Time to reflect
Dr. Herb Dickieson leaving 29-year medical career to focus on his health, family
Since taking leave from his medical practice in January, Dr. Herb Dickieson says he has lost nearly 30 pounds and is committed to shedding 20 more.
“I’m now practising what I’ve been preaching the past three decades and living healthy and getting exercise,” he said Tuesday after pedalling to an interview on a tandem bike with his daughter, Alexandra.
Dickieson notified staff at the O’Leary Health Centre last week that he is retiring from his position effective Sept. 15. He will remain on leave as he prepares for the official retirement date.
During his leave, which he said was prompted by health concerns, Dickieson said he has been receiving medical attention and taking time to reflect.
“We thought, maybe it’s time,” he said after discussions with his wife, Kathleen, and their three adult children.
Dickieson’s interest in medicine was piqued in 1972 while serving as a medical assistant with the Canadian Armed Forces. He graduated from medical school in 1987 and accepted an invitation from Dr. Ed Pineau in 1988 to join him and Dr. Charles Dewar at the newly opened Beechwood Health Centre in O’Leary, jumping at the chance to realize his desire of working in a rural practice. He has also worked at Western and Stewart Memorial hospitals and at the Lennox Island Health Centre.
During his medical career, he served terms as chief of the O’Leary medical staff, chairman of the West Prince medical staff and president of the Medical Society of P.E.I.

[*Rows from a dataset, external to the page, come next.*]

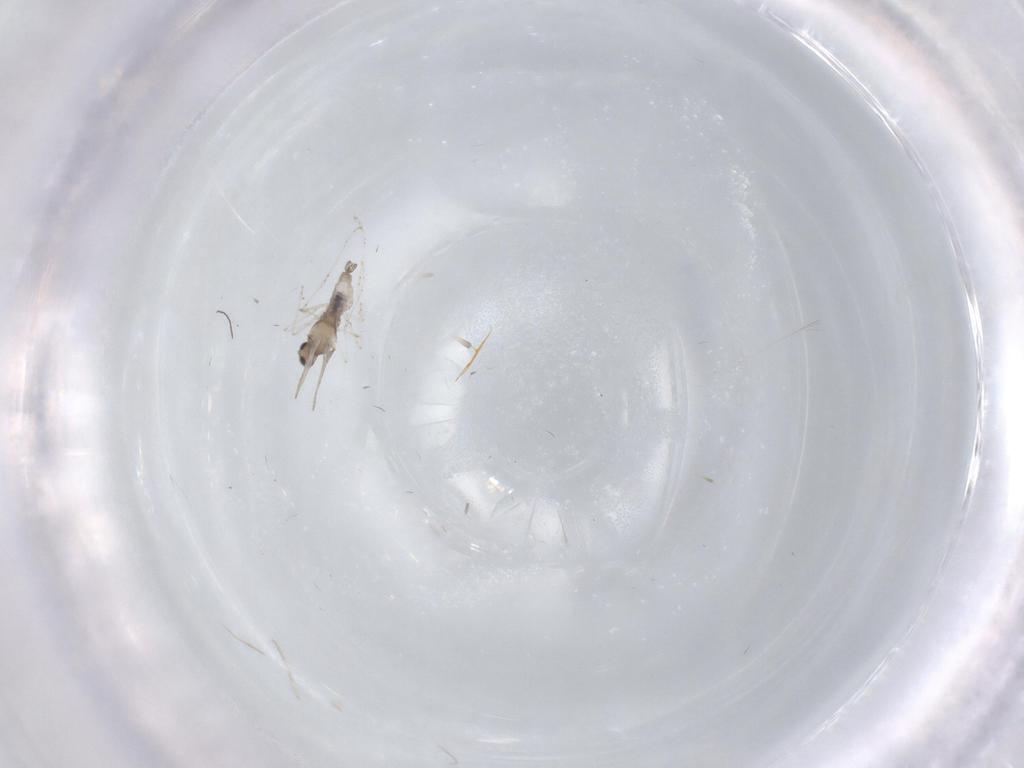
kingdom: Animalia
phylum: Arthropoda
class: Insecta
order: Diptera
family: Cecidomyiidae
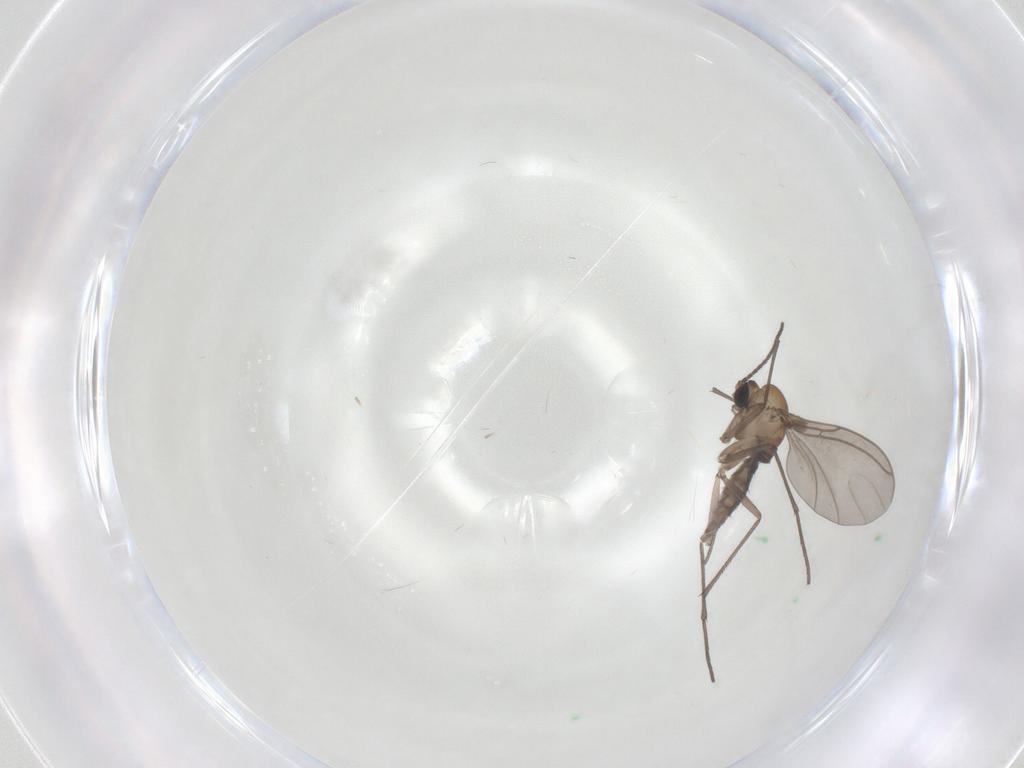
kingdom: Animalia
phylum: Arthropoda
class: Insecta
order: Diptera
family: Sciaridae
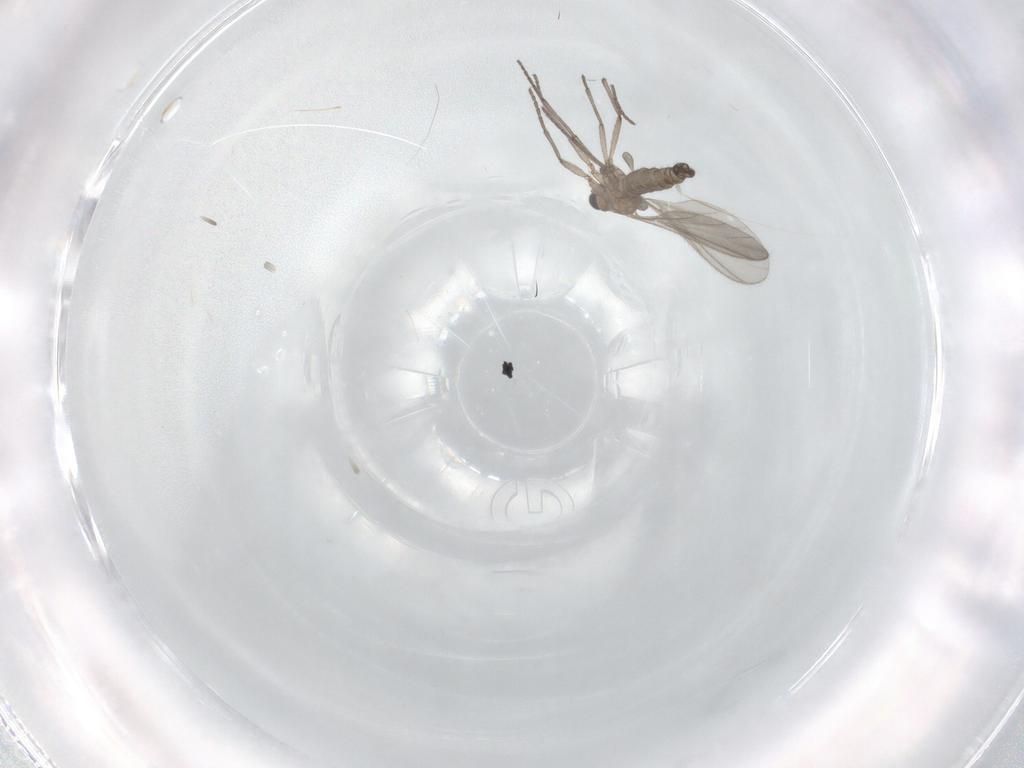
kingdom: Animalia
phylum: Arthropoda
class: Insecta
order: Diptera
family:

He was not in O’Leary long before taking on an activist role, starting with a campaign to resist federal Conservatives’ efforts to close rural post offices and extending to other causes including protesting healthcare cuts.
In 1996 he became the first Island New Democrat to be elected to the provincial legislature, and he also served as party leader.
“It’s been a wonderful community to work with and to work for,” he said.
Dickieson’s upcoming resignation will bring to three the number of vacancies in the region’s complement of 12 physicians. Having been active in recruitment efforts in the past, he is hopeful his position can be filled soon.
“I would certainly say to any potential physician coming to West Prince, it is a wonderful place to work and I would certainly encourage it,” said Dickieson. “It’s a great place for new physicians.
“I am so grateful to the people of West Prince for the wonderful opportunity that I’ve had to work and live here as a physician. It was a special bonus having them elect me to represent them in the legislature. It’s been a wonderful experience.”
He expressed confidence that efforts to maintain and expand health-care services in the region will continue.
Dickieson said he is still reviewing his options as to what the future might hold for him. In the meantime, he has been cutting his lawn regularly, something he did only once during his medical practice.
While admitting he is still smitten with politics, he is noncommittal on what the future holds in that regard.
“That’s not a thought on my mind right now,” he said when asked if he is considering another political run. “My focus now is staying in good health and enjoying time with my family.”
Dr. Herb Dickieson and his daughter, Alexandra, depart from an interview Tuesday on a tandem bicycle. His current leave, he said, has afforded him more time to focus on his personal health. He’s retiring from the O’Leary Health Centre in September.